Quem sou eu, a esta hora da noite? Quem sou eu, a esta hora da noite, E há mais alguma coisa, A esta hora da noite? E os que dormem? Quem sou eu a esta hora da noite? Fumo um cigarro Dou-lhe uma passa E não olho o fumo a esta hora da noite Apenas sigo estas linhas Pela tinta azul da ponta desta caneta E penso que não penso Talvez só siga quem sou A esta hora da noite E poderia ter tido aventuras Contos acerca das montanhas E não poderia ser outra coisa Senão distracção Olho para mim? Como? Se não há nada para ver a esta hora da noite. Como me poderei conhecer? Como posso saber quem sou A esta hora da noite? Quem madrugou, A esta hora da noite? Agora não há nada para ver Talvez seguir o movimento desta mão Talvez não haja mais nada para pensar. Nem nada para agradar E porque haveria de agradar? Porque haveria de ouvir tantas vozes? Estar aqui e mais nada Sem outra coisa para fazer senão ser. Eis quem sou A ser neste lugar Palavra atrás de palavra. Linha atrás de linha.

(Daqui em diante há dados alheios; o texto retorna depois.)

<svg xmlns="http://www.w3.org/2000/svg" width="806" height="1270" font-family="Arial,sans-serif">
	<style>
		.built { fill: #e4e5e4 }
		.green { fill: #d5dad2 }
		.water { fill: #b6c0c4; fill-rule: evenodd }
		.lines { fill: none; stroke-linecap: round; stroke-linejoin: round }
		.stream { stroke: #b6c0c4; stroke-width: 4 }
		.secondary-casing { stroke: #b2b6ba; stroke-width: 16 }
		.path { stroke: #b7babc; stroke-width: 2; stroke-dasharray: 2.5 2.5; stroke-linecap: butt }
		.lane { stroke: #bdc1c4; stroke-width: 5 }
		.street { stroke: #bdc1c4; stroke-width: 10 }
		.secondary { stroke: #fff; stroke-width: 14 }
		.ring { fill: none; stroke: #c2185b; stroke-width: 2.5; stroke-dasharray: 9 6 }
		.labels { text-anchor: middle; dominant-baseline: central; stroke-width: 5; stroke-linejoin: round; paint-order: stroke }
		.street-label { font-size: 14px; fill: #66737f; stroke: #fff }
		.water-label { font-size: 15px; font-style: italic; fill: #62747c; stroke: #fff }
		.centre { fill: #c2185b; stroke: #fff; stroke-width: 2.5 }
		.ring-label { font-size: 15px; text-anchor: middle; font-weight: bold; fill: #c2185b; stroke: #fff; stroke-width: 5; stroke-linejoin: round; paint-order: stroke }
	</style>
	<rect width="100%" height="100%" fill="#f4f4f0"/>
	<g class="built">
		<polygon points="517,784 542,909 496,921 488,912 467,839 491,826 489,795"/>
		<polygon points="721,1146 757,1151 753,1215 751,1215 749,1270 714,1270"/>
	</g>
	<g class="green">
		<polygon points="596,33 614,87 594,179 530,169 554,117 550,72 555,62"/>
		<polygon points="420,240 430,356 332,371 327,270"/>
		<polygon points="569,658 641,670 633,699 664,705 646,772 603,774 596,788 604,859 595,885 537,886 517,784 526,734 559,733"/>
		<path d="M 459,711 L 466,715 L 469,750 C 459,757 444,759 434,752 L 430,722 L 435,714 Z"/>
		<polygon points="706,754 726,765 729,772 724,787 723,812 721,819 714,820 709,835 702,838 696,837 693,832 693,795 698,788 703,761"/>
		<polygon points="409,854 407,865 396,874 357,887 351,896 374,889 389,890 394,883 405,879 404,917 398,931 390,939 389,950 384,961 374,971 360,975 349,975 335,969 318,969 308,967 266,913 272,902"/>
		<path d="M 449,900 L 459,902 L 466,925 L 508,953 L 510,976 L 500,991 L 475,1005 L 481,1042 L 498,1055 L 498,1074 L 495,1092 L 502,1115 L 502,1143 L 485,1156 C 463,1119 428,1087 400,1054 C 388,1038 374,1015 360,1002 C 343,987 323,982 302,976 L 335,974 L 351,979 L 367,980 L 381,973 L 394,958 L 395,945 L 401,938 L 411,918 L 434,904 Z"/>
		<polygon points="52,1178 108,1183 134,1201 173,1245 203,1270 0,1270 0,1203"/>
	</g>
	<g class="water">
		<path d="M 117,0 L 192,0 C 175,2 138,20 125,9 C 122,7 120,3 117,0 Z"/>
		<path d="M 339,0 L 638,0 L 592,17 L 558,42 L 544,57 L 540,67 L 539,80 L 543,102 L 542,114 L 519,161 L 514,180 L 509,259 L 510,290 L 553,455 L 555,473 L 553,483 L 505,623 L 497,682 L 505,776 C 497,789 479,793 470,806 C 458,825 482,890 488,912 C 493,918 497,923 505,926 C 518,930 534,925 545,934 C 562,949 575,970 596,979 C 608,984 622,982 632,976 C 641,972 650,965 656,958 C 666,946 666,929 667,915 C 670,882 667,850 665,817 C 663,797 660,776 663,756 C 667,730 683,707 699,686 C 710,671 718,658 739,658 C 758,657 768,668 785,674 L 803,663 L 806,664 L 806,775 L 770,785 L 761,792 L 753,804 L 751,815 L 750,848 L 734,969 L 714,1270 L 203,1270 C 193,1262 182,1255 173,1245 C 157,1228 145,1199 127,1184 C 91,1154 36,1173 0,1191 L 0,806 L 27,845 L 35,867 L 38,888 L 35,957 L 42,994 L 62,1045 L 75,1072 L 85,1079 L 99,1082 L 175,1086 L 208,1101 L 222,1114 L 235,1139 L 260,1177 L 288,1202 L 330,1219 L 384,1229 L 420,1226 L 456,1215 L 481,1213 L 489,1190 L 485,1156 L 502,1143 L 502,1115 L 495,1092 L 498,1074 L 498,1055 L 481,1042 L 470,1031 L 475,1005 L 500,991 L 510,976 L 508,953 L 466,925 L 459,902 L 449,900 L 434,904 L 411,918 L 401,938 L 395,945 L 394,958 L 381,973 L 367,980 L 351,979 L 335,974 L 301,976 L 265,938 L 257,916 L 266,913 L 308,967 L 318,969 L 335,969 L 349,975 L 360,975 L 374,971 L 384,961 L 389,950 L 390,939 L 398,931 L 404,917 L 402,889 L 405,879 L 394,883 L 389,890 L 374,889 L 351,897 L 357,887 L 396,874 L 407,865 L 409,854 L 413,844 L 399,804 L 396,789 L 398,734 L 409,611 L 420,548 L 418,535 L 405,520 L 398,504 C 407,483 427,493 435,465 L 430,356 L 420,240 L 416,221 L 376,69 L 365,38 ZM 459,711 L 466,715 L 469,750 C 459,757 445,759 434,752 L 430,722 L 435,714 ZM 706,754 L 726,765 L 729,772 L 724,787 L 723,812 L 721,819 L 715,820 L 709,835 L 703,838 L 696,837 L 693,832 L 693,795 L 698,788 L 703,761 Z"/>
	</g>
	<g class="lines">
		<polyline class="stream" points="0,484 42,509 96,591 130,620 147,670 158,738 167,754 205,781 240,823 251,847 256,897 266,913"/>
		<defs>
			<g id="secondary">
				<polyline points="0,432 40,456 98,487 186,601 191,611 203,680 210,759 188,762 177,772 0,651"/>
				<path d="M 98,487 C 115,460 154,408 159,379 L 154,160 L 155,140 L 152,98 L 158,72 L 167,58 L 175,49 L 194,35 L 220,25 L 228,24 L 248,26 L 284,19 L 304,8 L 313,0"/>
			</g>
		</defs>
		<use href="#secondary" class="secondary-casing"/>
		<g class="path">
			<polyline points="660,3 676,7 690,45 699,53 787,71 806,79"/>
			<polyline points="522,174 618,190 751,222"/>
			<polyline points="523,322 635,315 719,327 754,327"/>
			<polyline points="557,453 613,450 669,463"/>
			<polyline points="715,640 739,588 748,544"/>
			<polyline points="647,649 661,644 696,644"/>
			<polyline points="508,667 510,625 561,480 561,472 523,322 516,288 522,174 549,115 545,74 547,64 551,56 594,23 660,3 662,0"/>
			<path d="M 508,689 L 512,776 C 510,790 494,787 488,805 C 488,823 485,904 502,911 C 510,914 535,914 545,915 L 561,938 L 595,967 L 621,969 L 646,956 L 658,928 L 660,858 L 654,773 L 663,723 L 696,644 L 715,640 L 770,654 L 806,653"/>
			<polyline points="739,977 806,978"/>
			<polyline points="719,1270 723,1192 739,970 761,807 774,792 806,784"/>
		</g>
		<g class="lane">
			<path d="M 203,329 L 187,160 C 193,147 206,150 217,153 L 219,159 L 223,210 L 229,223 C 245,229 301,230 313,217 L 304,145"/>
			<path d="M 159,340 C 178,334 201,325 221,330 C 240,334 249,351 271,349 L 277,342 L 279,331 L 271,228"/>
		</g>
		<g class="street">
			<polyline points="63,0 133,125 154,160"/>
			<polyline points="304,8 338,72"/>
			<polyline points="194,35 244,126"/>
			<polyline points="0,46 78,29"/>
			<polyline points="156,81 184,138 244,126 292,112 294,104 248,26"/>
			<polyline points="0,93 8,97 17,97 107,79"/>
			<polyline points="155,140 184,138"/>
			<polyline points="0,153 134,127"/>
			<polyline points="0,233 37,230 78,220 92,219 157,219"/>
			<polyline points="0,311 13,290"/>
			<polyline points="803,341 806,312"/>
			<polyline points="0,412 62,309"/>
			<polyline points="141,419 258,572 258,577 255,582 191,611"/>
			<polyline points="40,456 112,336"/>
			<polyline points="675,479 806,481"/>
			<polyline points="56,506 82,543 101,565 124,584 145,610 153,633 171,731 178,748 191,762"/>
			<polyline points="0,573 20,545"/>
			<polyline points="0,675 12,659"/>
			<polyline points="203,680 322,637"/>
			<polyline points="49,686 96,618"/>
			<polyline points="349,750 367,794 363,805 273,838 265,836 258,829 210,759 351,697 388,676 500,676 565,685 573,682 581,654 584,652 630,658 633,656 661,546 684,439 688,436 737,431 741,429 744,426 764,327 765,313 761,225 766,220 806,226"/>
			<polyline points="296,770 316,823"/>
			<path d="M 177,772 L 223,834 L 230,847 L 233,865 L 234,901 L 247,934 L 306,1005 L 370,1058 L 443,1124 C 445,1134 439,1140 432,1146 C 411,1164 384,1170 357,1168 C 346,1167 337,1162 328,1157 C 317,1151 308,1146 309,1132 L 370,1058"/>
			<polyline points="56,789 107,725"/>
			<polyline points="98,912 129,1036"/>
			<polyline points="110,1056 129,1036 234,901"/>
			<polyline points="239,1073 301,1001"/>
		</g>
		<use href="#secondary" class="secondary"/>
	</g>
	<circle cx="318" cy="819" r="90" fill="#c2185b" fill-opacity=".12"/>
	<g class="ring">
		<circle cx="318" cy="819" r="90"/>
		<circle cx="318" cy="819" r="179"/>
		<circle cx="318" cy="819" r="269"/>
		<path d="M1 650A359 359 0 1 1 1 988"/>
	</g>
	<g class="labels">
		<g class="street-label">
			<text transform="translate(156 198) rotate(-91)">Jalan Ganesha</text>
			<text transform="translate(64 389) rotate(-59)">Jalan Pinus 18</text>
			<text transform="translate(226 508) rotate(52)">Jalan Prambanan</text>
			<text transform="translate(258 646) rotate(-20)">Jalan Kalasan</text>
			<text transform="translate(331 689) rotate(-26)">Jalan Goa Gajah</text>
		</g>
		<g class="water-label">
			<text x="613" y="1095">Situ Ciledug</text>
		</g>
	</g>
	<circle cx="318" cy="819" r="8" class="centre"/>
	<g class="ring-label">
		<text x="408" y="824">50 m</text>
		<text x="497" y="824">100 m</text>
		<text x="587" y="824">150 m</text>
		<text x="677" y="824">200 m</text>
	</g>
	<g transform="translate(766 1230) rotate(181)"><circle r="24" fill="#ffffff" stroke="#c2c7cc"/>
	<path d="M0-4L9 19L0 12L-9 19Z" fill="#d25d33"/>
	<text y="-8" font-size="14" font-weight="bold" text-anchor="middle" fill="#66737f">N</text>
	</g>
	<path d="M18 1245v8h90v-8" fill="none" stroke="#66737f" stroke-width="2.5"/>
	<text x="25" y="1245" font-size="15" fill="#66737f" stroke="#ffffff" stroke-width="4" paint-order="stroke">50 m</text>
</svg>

E ponto? Qual ponto? Ponto final? Ponto de interrogação? Pontos mais pontos. Uns pontos atrás dos outros. A esta hora da noite não há nada para fazer Não há nada para ser A não ser estar aqui a pensar Que isto é para ti. E quem sou eu a esta hora da noite? De que maneira estar aqui? Quem me diz? Onde vou? Onde há para ir? E o que foi? O que há? O que vou ser, Quando fores grande? E o que há por aqui? Ou por ali E o que está por fazer? Que palavras existem? Daquelas que garantem Poesia, dos momentos. E porque não há essa palavras? Porque escrevo linhas sobre linhas? Para terem a forma de verso? Dantes, dantes, dantes. Tudo história. Tudo palavras de história, E o resto são arremedos. E o que são arremedos? Estas são as palavras que há As que querem sair, ou As que podem? Que fazer com esta hora da noite?

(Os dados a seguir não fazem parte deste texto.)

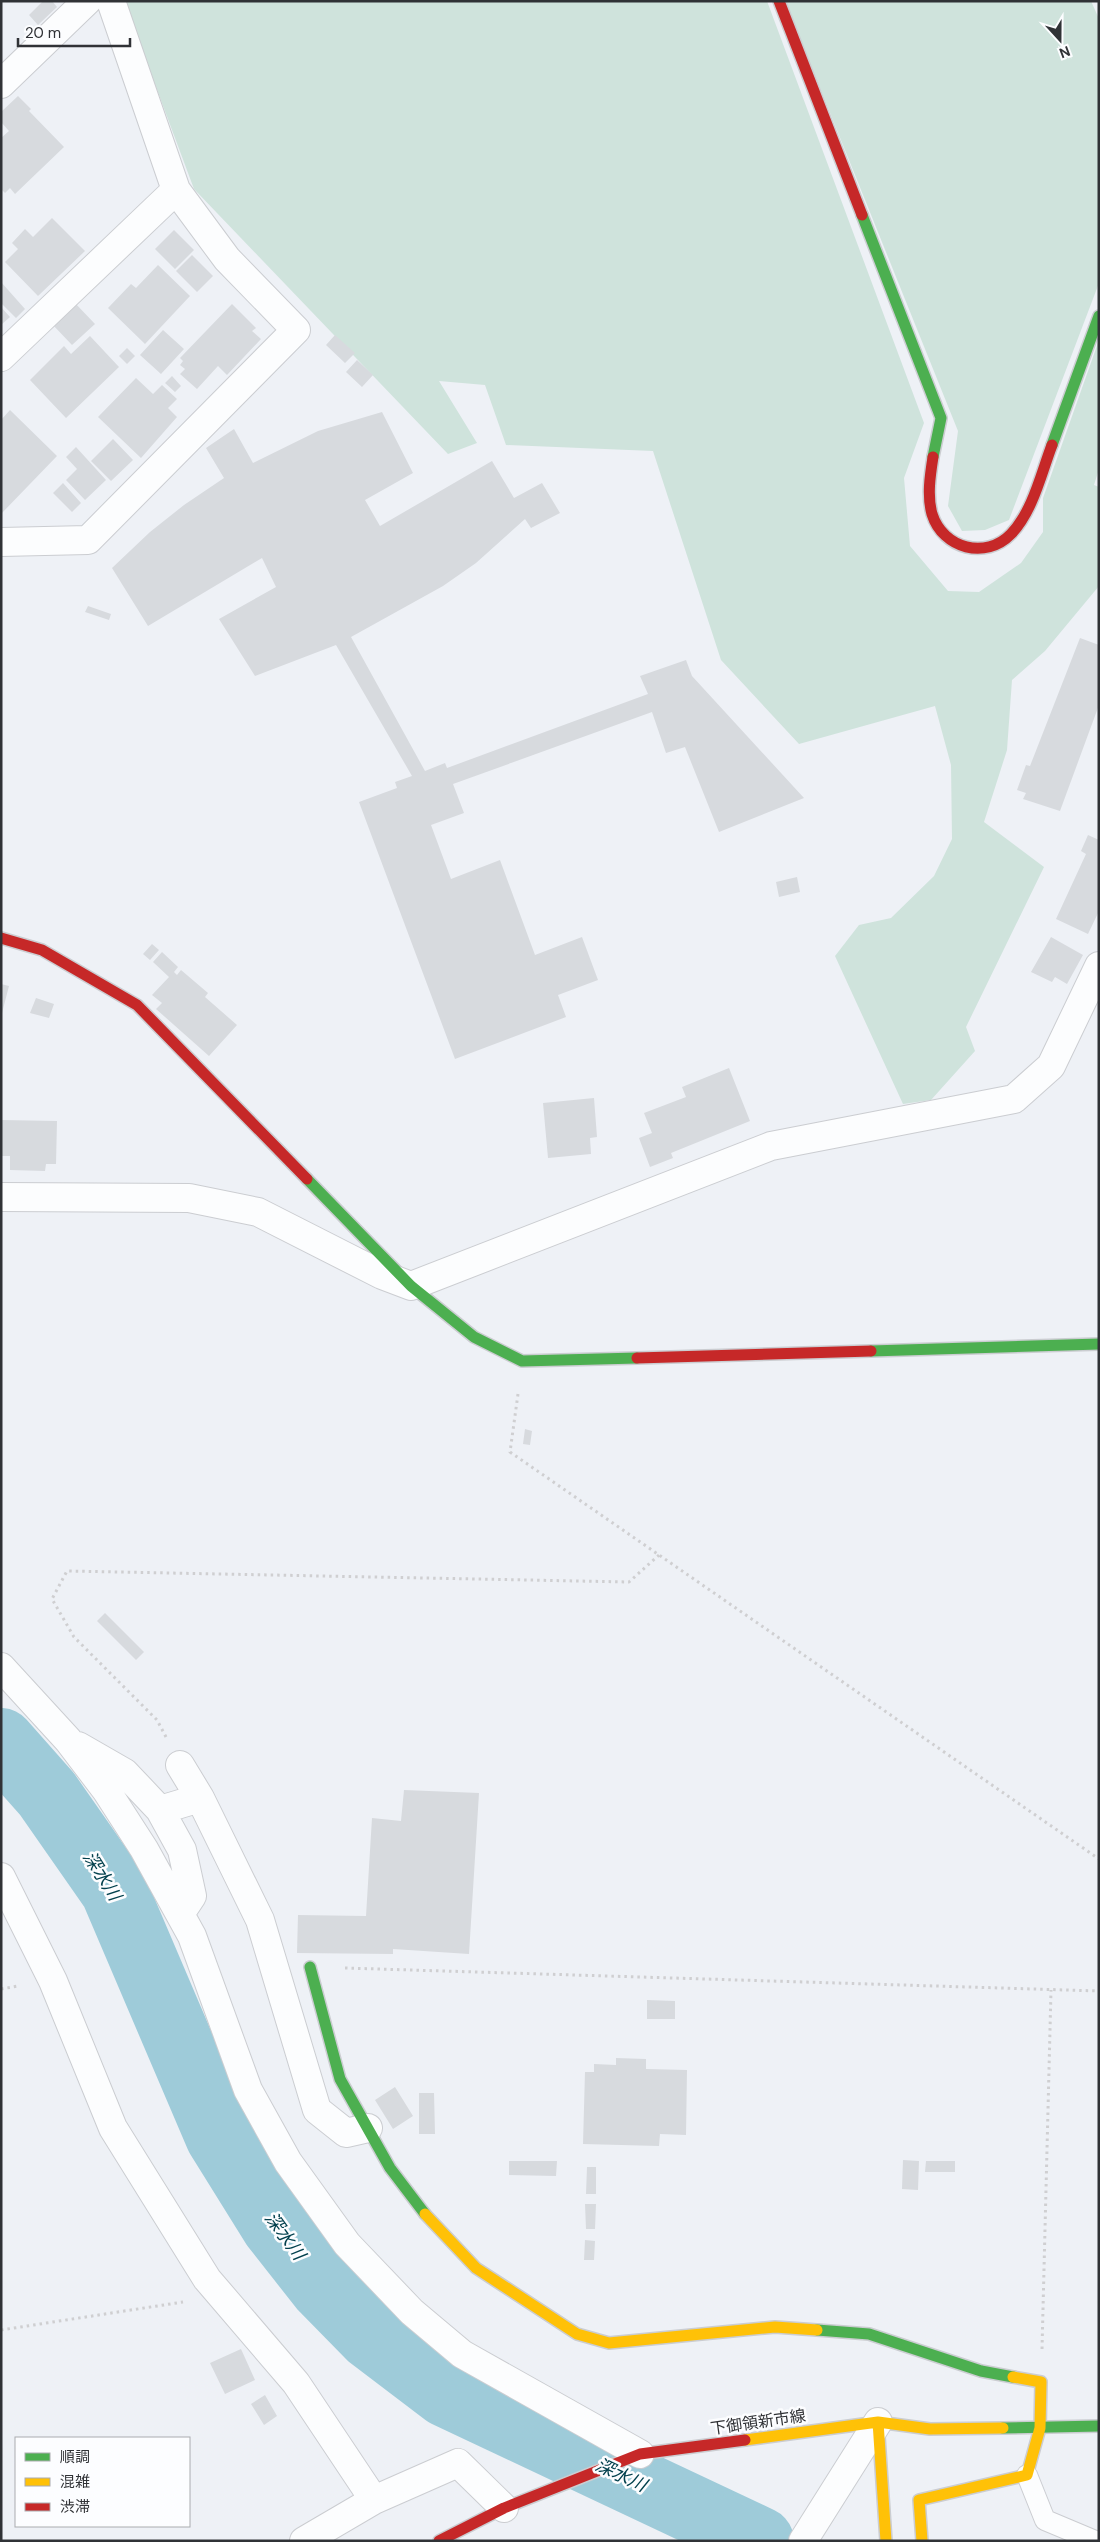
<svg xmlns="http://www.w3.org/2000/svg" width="1100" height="2542" font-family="'DM Sans','Noto Sans JP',sans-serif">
	<rect width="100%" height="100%" fill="#eef1f6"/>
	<path fill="#cfe3dc" d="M124,1H767L924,423L904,478L910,546L948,591L979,592L1021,563L1043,532V498L1099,340V469L1094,485L1099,487V586L1045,651L1012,680L1007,750L984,822L1044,867L966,1027L975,1051L931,1100L903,1104L835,956L859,925L891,918L934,876L952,839L951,765L935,706L799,744L721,660L653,451L506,445L485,385L439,381L477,443L448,454L194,189Z
		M785,1H1091L1099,19V283L1009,520L985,530L962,531L948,506L958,431Z"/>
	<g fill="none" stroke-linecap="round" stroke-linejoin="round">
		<path stroke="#9ecbd9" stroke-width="68" d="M1,1742L47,1794L114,1890L219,2136L275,2226L323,2287L371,2336L446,2393L760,2541"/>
	</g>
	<path fill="#d7dade" d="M43,1H52L57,7L38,25L29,15Z
		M18,96L31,109L29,111L64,147L15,194L10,188L5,193L1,189V138L9,131L1,122V112Z
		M52,218L85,251L38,296L5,262L18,249L12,243L25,229L33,237Z
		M174,230L194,250L175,269L155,249Z
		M192,255L213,276L197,292L176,271Z
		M158,265L190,296L145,344L108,308L131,284L136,288Z
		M1,282L25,309L16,318L1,303Z
		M74,302L95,324L72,345L52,324Z
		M232,304L256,328L252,331L261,339L227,375L218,366L197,389L180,374L185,369L180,365L183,361L180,358Z
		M1,307L10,317L1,325Z
		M163,330L184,349L161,374L140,355Z
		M335,335L355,353L345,363L326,345Z
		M90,336L119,367L66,418L30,380L64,346L71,354Z
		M127,348L135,356L127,364L119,356Z
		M357,360L373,375L362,387L346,372Z
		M172,376L181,386L175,392L165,383Z
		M136,378L153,394L162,385L177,399L168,408L177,417L141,458L98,417Z
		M10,410L57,456L1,514V420Z
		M382,412L413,473L365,500L380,526L492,461L514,498L542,483L560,513L531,528L525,519L476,563L443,586L351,637L425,771L445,763L447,768L648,694L640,676L686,660L692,676L804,798L719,832L685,747L666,753L652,712L453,784L464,813L431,825L451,879L500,860L535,955L582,937L598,980L558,995L566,1017L455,1059L359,802L397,788L395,782L412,776L336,645L255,676L219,619L276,587L262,558L148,626L112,568L150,532L184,505L224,478L206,448L234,429L253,463L318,431Z
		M113,439L133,460L111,481L91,461Z
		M76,447L106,480L85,500L66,480L77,469L66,457Z
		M63,483L81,503L72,512L53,493Z
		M88,606L111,614L109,620L85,612Z
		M1080,638L1099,645V705L1060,811L1023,799L1026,793L1017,790L1026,765L1030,766Z
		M1088,835L1099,840V911L1088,934L1056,919L1086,854L1081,851Z
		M797,877L800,892L779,897L776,882Z
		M1051,937L1083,955L1067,984L1055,977L1052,982L1031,972Z
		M152,944L159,950L150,960L143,954Z
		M162,952L178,967L174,972L177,975L181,970L208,993L205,997L237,1025L209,1056L156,1009L162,1003L152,995L169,977L153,962Z
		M1,984L9,986L2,1013L1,1012Z
		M36,998L54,1004L49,1018L30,1013Z
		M729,1068L750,1121L671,1153L673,1158L650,1167L639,1138L652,1133L644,1113L686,1097L682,1087Z
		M594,1098L597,1137L590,1138L591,1154L548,1158L543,1103Z
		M1,1120L57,1121L56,1164H46L45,1171L10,1170V1156H1Z
		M525,1429L532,1431L530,1445L523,1444Z
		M105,1613L144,1652L136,1660L97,1621Z
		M404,1790L479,1793L469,1954L393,1949V1954L297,1953L298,1915L366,1916L372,1818L401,1821Z
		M647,2000L675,2001V2019H647Z
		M616,2058L646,2059V2069L687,2070L686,2135L660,2134L659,2146L583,2144L585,2072H594V2064L616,2065Z
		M395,2087L413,2116L393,2129L375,2100Z
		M419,2093H434L435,2134H419Z
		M903,2160L919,2161L918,2190L902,2189Z
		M509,2161H557L556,2176L509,2175Z
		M926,2161H955V2172H925Z
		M587,2167H596V2194H586Z
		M585,2204H596L595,2229H586Z
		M585,2240L595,2241L594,2260H584Z
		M241,2349L255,2380L225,2394L210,2363Z
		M265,2395L277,2416L264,2425L251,2404Z"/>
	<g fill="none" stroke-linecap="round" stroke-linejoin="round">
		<defs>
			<path id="lane" d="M1027,2475L1045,2520L1095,2541"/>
			<path id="street" d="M1,84L87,1
				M1,357L176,190
				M1,542L88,540L296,330L227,259L176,190L111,1
				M1,1197L189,1198L258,1212L382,1275L411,1286L771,1146L1014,1099L1051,1066L1099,966
				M1,1667L68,1740L106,1790L144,1849L192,1936L248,2090L288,2162L347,2244L412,2312L462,2354L640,2454
				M78,1746L125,1773L160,1810L182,1850L192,1896L180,1914
				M180,1765L200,1798
				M160,1810L200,1798L260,1920L317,2110L346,2133L368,2128
				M1,1877L53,1981L113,2128L207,2279L296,2383L374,2500
				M304,2541L374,2500L458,2463L504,2508
				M803,2541L878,2422"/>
			<path id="fast" d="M862,215L941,418L933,457
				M1052,445L1099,316
				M307,1179L411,1286L474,1337L522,1361L637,1358
				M871,1351L1099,1344
				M310,1967L340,2079L390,2168L425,2214
				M817,2330L869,2334L981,2371L1013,2377
				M1003,2428L1099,2426"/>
			<path id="slow" d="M425,2214L476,2268L577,2334L609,2343L775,2327L817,2330
				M878,2422L886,2541
				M745,2440L878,2422L930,2429L1003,2428
				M922,2541L919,2500L1027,2475L1040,2428L1041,2382L1013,2377"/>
			<path id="jam" d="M779,1L862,215
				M933,457C930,476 927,496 932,514C943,549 986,560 1011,534C1033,511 1041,474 1052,445
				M1,938L42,950L137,1005L307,1179
				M637,1358L871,1351
				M439,2541L504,2508L640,2454L745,2440"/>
		</defs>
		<use href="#lane" stroke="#cbcdd1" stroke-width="22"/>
		<use href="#street" stroke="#cbcdd1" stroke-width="30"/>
		<use href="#fast" stroke="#cbcdd1" stroke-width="14"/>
		<use href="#slow" stroke="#cbcdd1" stroke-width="14"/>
		<use href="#jam" stroke="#cbcdd1" stroke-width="14"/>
		<path stroke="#cfcfd1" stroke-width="3" stroke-dasharray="2.5 4" stroke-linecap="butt" d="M518,1394L510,1452L1099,1859
			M166,1737L157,1720L74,1637L52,1599L67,1571L629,1582L659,1555
			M345,1968L1099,1991
			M1,1989L18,1986
			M1,2330L183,2302
			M1042,2349L1051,1990"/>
		<use href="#lane" stroke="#fcfdfe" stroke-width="20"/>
		<use href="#street" stroke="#fcfdfe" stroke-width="28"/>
		<use href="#fast" stroke="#4caf50" stroke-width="11"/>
		<use href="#slow" stroke="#ffc107" stroke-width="11"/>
		<use href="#jam" stroke="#c62828" stroke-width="11"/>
	</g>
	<g text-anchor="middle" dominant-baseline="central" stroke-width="5" stroke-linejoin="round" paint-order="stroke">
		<g font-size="16" fill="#303236" stroke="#fcfdff">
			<text transform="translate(758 2422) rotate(-8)">下御領新市線</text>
		</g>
		<g font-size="18" font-style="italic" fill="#02404d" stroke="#fcfdff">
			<text transform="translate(102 1876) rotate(58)">深水川</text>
			<text transform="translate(285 2236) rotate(54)">深水川</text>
			<text transform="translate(621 2475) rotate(25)">深水川</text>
		</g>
	</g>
	<rect width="1100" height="2542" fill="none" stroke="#303236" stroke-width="5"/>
	<rect x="15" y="2437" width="175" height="90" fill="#fcfdff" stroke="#aaacaf"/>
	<rect x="25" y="2453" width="25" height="8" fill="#4caf50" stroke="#aaacaf"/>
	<text x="60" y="2462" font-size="15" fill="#303236">順調</text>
	<rect x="25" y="2478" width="25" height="8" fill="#ffc107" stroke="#aaacaf"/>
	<text x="60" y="2487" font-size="15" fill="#303236">混雑</text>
	<rect x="25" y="2503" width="25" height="8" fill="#c62828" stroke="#aaacaf"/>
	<text x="60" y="2512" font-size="15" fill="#303236">渋滞</text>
	<g transform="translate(1060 40) rotate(159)" stroke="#fcfdff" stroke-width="4" paint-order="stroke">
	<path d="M0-4L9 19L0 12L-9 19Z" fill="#303236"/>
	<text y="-8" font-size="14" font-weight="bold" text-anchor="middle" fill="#303236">N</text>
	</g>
	<path d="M18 38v8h112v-8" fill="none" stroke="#303236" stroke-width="2.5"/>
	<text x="25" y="38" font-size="15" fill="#303236" stroke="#fcfdff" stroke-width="4" paint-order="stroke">20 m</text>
</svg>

O que há a esta hora da noite Quem pode o quê a esta hora da noite? E como? Com quem? De que maneira? Vivo ao contrário de quem? Num tempo de marchas, em que tudo vai ao mesmo lado que já não existe. E os outros? Ah! Os outros!! Essa recursiva justificação! Ah os outros. Mesmo os que não há. Daqui em diante os mesmos outros Os que não há. Mesmo os que já não existem. A esta hora da noite Pergunto: quem sou eu? Quem está aqui nesta hora de silêncio Que palavras, Bem ditas? Todas elas o são. Marginais? Todas elas o são. E que há mais? A esta hora da noite Quem haverá acordado? A fazer estas mesmas linhas, A pensar com uma caneta na mão sem recurso à Ilusão? O que posso procurar em mim? Como poderei procurar no meu mais intimo ser? O que encontrarei? O que há para encontrar? E o que procuro? E o que há para procurar? E que farei com o que encontrar? Como poderei velejar? Isto que digo aqui poderia ser dito Noutro lado Em qualquer lado?
Em alguma outra parte? E o que haveria Em alguma outra parte? Que tratados de harmonia? E quê, de que se falaria? A esta hora tudo é vão Aquela não. A esta hora estou aqui E que mais há para fazer Senão estar aqui E haveria outro lugar senão este? De que palavras viveria. Porque haveria sempre palavras. Algumas. As que quer que fosse. E porque haverá sempre palavras? Se servem para dizer alguma coisa. O que quer que sirvam Para dizer isso das palavras. Ah, a alegria dos outros. Isso é que é importante. A alegria alheia. Parte de mim, esse alheamento. Parte de tanta outra coisa. Eis tanta coisa. Eis tantas palavras. Eis que tanto. E história, um pouco mais de século XIX. Quem sou eu a esta hora da noite? A minha favorita, a preferida hora da noite, Em que livros adormecidos despertam.